The sequences \(\{{x^{e}_{i}}(\cdot )\}\) and \(\{{p^{e}_{i}}(\cdot )\}\) are uniformly bounded. Furthermore \(\{\dot {x}^{e}_{i}(\cdot )\}\) and \(\{\dot {{p^{e}_{i}}}(\cdot )\}\) are equi-integrable. From the Compactness of Trajectories Theorem [8, Theorem 2.5.3], it follows that \({x^{e}_{i}}(\cdot )\rightarrow \bar {x}^{e}(\cdot )\) uniformly and \(\dot {x}^{e}_{i}(\cdot )\rightharpoondown \dot {\bar {x}}^{e}(\cdot )\) weakly in \(L^{1}(0, \bar T + \bar \varepsilon )\), as well as \({p^{e}_{i}}(\cdot )\rightarrow p^{e}(\cdot )\) uniformly and \(\dot {p}^{e}_{i}(\cdot )\rightharpoondown \dot {p}^{e}(\cdot )\) weakly in \(L^{1}(0, \bar T + \bar \varepsilon )\).

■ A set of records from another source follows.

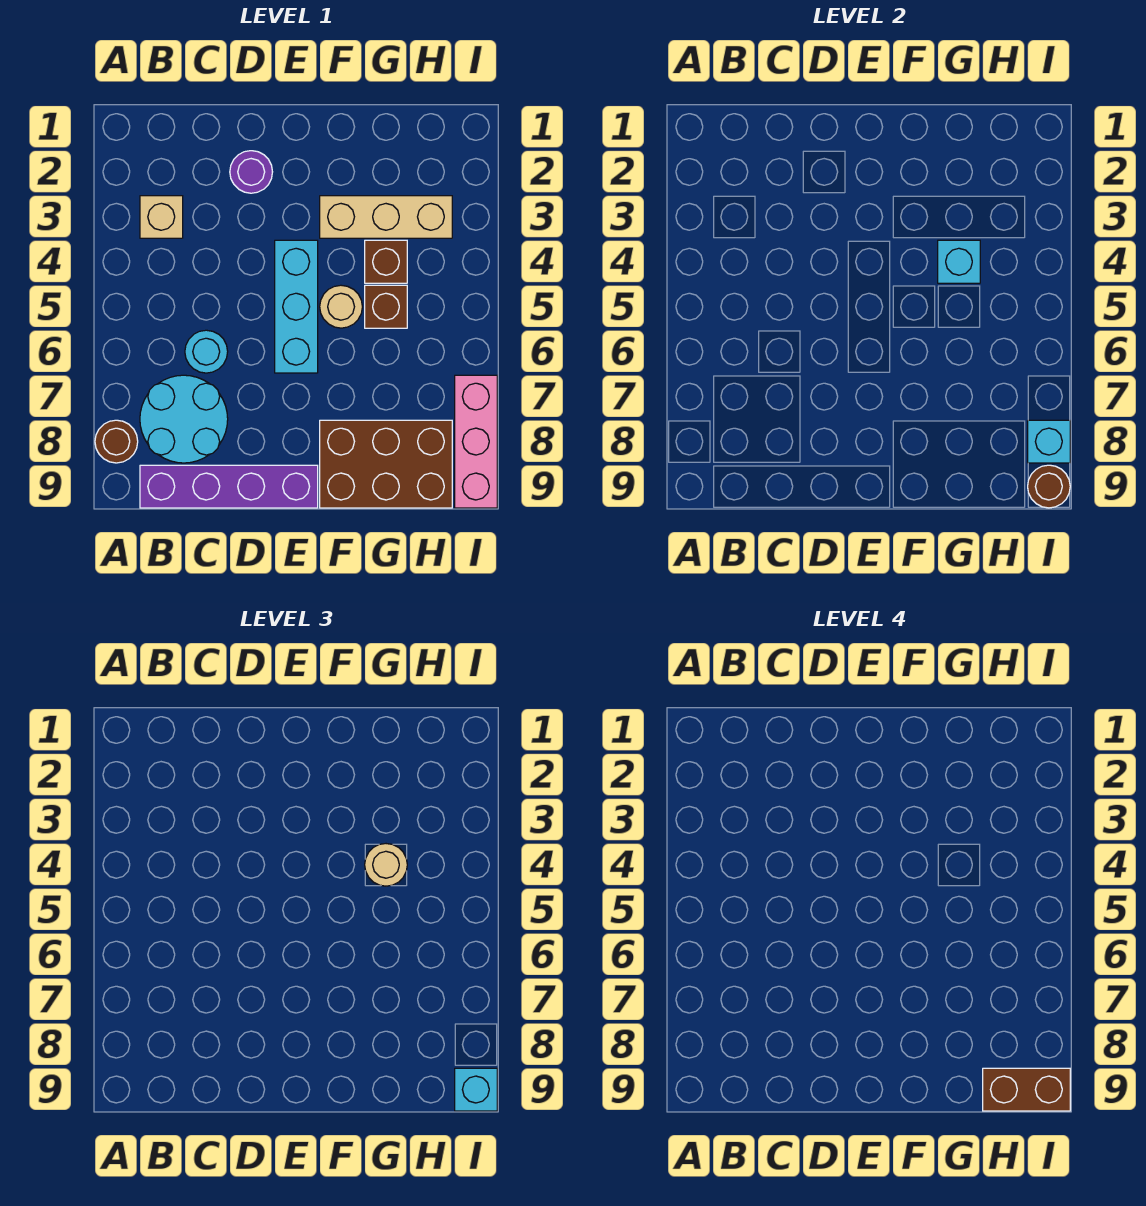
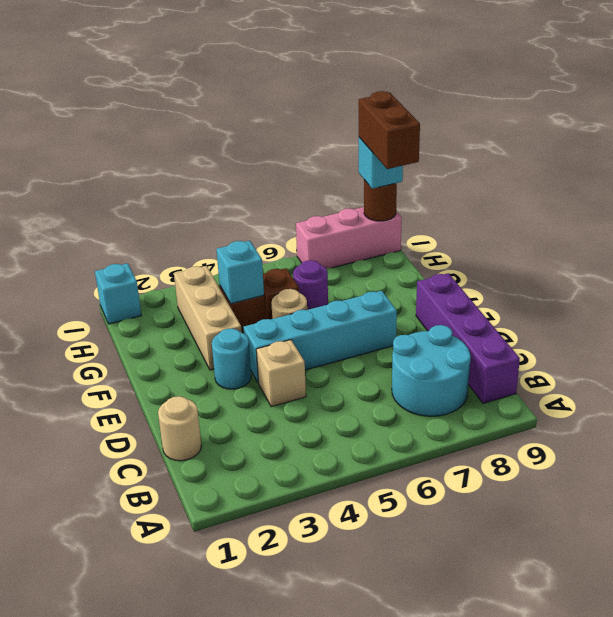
brown 1x1 round brick [95,420,138,463] -> none
tan 1x1 brick [140,196,183,238] -> tan 1x1 brick moved to [256,340,306,407]
cyan 1x1 round brick [185,330,228,373] -> cyan 1x1 round brick moved to [212,328,251,389]
purple 1x1 round brick [230,151,272,193] -> purple 1x1 round brick moved to [293,260,328,310]
cyan 1x3 brick [275,240,318,373] -> cyan 1x4 brick [244,291,397,383]
brown 2x3 brick [320,420,452,508] -> none
tan 1x1 round brick [365,844,407,886] -> tan 1x1 round brick moved to [158,396,201,461]
cyan 1x1 brick [1028,420,1070,463] -> cyan 1x1 brick moved to [95,263,141,324]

A standard convergence analysis (see, e.g. [8, Chapter 9]) permits us to pass to the limit in (i)–(v), and thereby show:

  1. (i)

    p(⋅)≠ 0,

  2. (ii)

    \(-\dot {p}(t)\in \text {co} {\kern 1.7pt}\bigcup _{u\in U(t)}\partial _{x}H(t,\bar {x}(t),p(t))~\text { a.e. }~t\in [0,\bar T]\),

  3. (iii)

    \((h, p(0),-p(\bar T)\in N_{C}(\bar T, \bar {x}(0),\bar {x}(\bar T))\),

  4. (iv)

    \(p(t)\cdot f(t,\bar {x}(t),\bar {u}(t))=\max _{u\in U(t)}p(t)\cdot f(t,\bar {x}(t),u)\quad \text {a.e. }~t\in [0,\bar T]\),

  5. (v)

    \(h \in \text {ess}_{s \rightarrow \bar T} \left (\sup _{u \in U(t)} H(s, \bar x(\bar T), u, p(\bar T))\right )\).

These are the desired necessary conditions, in which the cost multiplier is zero. The proof is complete.